* BEGIN *
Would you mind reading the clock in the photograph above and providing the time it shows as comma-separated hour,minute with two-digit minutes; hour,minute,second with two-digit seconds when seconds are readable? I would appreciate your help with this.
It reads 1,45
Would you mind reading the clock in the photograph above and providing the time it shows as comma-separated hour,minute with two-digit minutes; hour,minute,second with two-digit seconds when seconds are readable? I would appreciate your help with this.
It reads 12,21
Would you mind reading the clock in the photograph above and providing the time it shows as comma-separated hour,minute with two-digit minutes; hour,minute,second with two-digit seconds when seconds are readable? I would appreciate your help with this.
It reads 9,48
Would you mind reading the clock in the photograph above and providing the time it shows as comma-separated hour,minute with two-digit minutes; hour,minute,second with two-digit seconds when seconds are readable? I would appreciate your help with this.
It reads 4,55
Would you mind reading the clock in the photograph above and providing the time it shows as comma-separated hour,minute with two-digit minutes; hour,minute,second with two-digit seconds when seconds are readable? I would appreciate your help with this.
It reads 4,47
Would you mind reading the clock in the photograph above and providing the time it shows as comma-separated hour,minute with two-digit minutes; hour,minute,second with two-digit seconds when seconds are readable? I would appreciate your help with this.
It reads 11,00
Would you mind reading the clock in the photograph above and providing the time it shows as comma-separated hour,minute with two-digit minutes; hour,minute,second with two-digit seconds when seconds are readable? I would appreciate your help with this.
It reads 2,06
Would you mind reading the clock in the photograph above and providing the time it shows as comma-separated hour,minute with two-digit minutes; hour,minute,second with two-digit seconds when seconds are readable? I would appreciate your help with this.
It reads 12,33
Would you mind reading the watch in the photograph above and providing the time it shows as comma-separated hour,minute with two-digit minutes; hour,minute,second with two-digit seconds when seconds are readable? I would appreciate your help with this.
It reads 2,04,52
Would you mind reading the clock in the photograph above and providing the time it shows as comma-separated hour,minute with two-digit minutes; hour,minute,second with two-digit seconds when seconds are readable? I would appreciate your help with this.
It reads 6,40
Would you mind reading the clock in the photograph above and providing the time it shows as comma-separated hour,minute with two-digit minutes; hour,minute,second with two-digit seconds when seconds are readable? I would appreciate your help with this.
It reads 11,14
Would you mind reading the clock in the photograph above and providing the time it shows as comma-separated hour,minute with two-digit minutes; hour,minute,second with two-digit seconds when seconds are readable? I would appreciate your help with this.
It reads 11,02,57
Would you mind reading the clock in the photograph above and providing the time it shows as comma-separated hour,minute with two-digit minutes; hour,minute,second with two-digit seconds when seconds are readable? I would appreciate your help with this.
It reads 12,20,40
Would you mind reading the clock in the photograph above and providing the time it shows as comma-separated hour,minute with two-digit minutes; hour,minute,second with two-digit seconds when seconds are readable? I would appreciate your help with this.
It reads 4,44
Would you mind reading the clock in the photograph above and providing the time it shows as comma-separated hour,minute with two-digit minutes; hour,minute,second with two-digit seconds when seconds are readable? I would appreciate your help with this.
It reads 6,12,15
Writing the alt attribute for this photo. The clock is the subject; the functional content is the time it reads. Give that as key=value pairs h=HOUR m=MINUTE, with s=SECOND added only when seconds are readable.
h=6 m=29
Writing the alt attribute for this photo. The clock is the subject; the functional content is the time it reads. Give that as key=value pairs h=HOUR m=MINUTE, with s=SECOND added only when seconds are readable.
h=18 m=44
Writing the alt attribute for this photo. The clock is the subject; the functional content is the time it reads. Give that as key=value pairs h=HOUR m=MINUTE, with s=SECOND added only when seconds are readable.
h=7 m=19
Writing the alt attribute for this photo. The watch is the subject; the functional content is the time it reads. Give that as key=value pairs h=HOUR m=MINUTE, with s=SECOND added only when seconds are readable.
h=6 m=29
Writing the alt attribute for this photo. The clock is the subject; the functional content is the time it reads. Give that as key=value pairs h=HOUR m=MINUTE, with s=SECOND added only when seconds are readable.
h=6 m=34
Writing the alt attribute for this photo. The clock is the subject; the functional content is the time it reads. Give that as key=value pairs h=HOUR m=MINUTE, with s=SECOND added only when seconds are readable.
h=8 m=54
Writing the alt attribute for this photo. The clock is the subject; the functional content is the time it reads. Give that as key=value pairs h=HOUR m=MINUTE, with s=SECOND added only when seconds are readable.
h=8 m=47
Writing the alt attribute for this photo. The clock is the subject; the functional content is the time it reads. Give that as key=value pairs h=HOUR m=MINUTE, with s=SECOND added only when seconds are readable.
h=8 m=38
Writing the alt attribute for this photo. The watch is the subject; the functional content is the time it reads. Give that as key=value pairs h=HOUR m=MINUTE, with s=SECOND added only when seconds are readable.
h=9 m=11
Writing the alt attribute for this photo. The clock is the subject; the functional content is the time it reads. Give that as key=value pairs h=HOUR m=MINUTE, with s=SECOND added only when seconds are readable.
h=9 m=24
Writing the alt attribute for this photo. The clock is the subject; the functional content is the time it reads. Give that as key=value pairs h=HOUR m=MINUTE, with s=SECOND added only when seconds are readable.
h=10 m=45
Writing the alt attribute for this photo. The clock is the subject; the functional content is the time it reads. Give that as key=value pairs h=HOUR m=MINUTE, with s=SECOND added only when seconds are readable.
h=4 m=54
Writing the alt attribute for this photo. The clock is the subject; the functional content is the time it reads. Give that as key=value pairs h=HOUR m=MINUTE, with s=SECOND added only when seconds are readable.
* END *
_GOAL_
Copy every row above word for word, keeping the original order.

_WORKED ANSWER_
Would you mind reading the clock in the photograph above and providing the time it shows as comma-separated hour,minute with two-digit minutes; hour,minute,second with two-digit seconds when seconds are readable? I would appreciate your help with this.
It reads 1,45
Would you mind reading the clock in the photograph above and providing the time it shows as comma-separated hour,minute with two-digit minutes; hour,minute,second with two-digit seconds when seconds are readable? I would appreciate your help with this.
It reads 12,21
Would you mind reading the clock in the photograph above and providing the time it shows as comma-separated hour,minute with two-digit minutes; hour,minute,second with two-digit seconds when seconds are readable? I would appreciate your help with this.
It reads 9,48
Would you mind reading the clock in the photograph above and providing the time it shows as comma-separated hour,minute with two-digit minutes; hour,minute,second with two-digit seconds when seconds are readable? I would appreciate your help with this.
It reads 4,55
Would you mind reading the clock in the photograph above and providing the time it shows as comma-separated hour,minute with two-digit minutes; hour,minute,second with two-digit seconds when seconds are readable? I would appreciate your help with this.
It reads 4,47
Would you mind reading the clock in the photograph above and providing the time it shows as comma-separated hour,minute with two-digit minutes; hour,minute,second with two-digit seconds when seconds are readable? I would appreciate your help with this.
It reads 11,00
Would you mind reading the clock in the photograph above and providing the time it shows as comma-separated hour,minute with two-digit minutes; hour,minute,second with two-digit seconds when seconds are readable? I would appreciate your help with this.
It reads 2,06
Would you mind reading the clock in the photograph above and providing the time it shows as comma-separated hour,minute with two-digit minutes; hour,minute,second with two-digit seconds when seconds are readable? I would appreciate your help with this.
It reads 12,33
Would you mind reading the watch in the photograph above and providing the time it shows as comma-separated hour,minute with two-digit minutes; hour,minute,second with two-digit seconds when seconds are readable? I would appreciate your help with this.
It reads 2,04,52
Would you mind reading the clock in the photograph above and providing the time it shows as comma-separated hour,minute with two-digit minutes; hour,minute,second with two-digit seconds when seconds are readable? I would appreciate your help with this.
It reads 6,40
Would you mind reading the clock in the photograph above and providing the time it shows as comma-separated hour,minute with two-digit minutes; hour,minute,second with two-digit seconds when seconds are readable? I would appreciate your help with this.
It reads 11,14
Would you mind reading the clock in the photograph above and providing the time it shows as comma-separated hour,minute with two-digit minutes; hour,minute,second with two-digit seconds when seconds are readable? I would appreciate your help with this.
It reads 11,02,57
Would you mind reading the clock in the photograph above and providing the time it shows as comma-separated hour,minute with two-digit minutes; hour,minute,second with two-digit seconds when seconds are readable? I would appreciate your help with this.
It reads 12,20,40
Would you mind reading the clock in the photograph above and providing the time it shows as comma-separated hour,minute with two-digit minutes; hour,minute,second with two-digit seconds when seconds are readable? I would appreciate your help with this.
It reads 4,44
Would you mind reading the clock in the photograph above and providing the time it shows as comma-separated hour,minute with two-digit minutes; hour,minute,second with two-digit seconds when seconds are readable? I would appreciate your help with this.
It reads 6,12,15
Writing the alt attribute for this photo. The clock is the subject; the functional content is the time it reads. Give that as key=value pairs h=HOUR m=MINUTE, with s=SECOND added only when seconds are readable.
h=6 m=29
Writing the alt attribute for this photo. The clock is the subject; the functional content is the time it reads. Give that as key=value pairs h=HOUR m=MINUTE, with s=SECOND added only when seconds are readable.
h=18 m=44
Writing the alt attribute for this photo. The clock is the subject; the functional content is the time it reads. Give that as key=value pairs h=HOUR m=MINUTE, with s=SECOND added only when seconds are readable.
h=7 m=19
Writing the alt attribute for this photo. The watch is the subject; the functional content is the time it reads. Give that as key=value pairs h=HOUR m=MINUTE, with s=SECOND added only when seconds are readable.
h=6 m=29
Writing the alt attribute for this photo. The clock is the subject; the functional content is the time it reads. Give that as key=value pairs h=HOUR m=MINUTE, with s=SECOND added only when seconds are readable.
h=6 m=34
Writing the alt attribute for this photo. The clock is the subject; the functional content is the time it reads. Give that as key=value pairs h=HOUR m=MINUTE, with s=SECOND added only when seconds are readable.
h=8 m=54
Writing the alt attribute for this photo. The clock is the subject; the functional content is the time it reads. Give that as key=value pairs h=HOUR m=MINUTE, with s=SECOND added only when seconds are readable.
h=8 m=47
Writing the alt attribute for this photo. The clock is the subject; the functional content is the time it reads. Give that as key=value pairs h=HOUR m=MINUTE, with s=SECOND added only when seconds are readable.
h=8 m=38
Writing the alt attribute for this photo. The watch is the subject; the functional content is the time it reads. Give that as key=value pairs h=HOUR m=MINUTE, with s=SECOND added only when seconds are readable.
h=9 m=11
Writing the alt attribute for this photo. The clock is the subject; the functional content is the time it reads. Give that as key=value pairs h=HOUR m=MINUTE, with s=SECOND added only when seconds are readable.
h=9 m=24
Writing the alt attribute for this photo. The clock is the subject; the functional content is the time it reads. Give that as key=value pairs h=HOUR m=MINUTE, with s=SECOND added only when seconds are readable.
h=10 m=45
Writing the alt attribute for this photo. The clock is the subject; the functional content is the time it reads. Give that as key=value pairs h=HOUR m=MINUTE, with s=SECOND added only when seconds are readable.
h=4 m=54
Writing the alt attribute for this photo. The clock is the subject; the functional content is the time it reads. Give that as key=value pairs h=HOUR m=MINUTE, with s=SECOND added only when seconds are readable.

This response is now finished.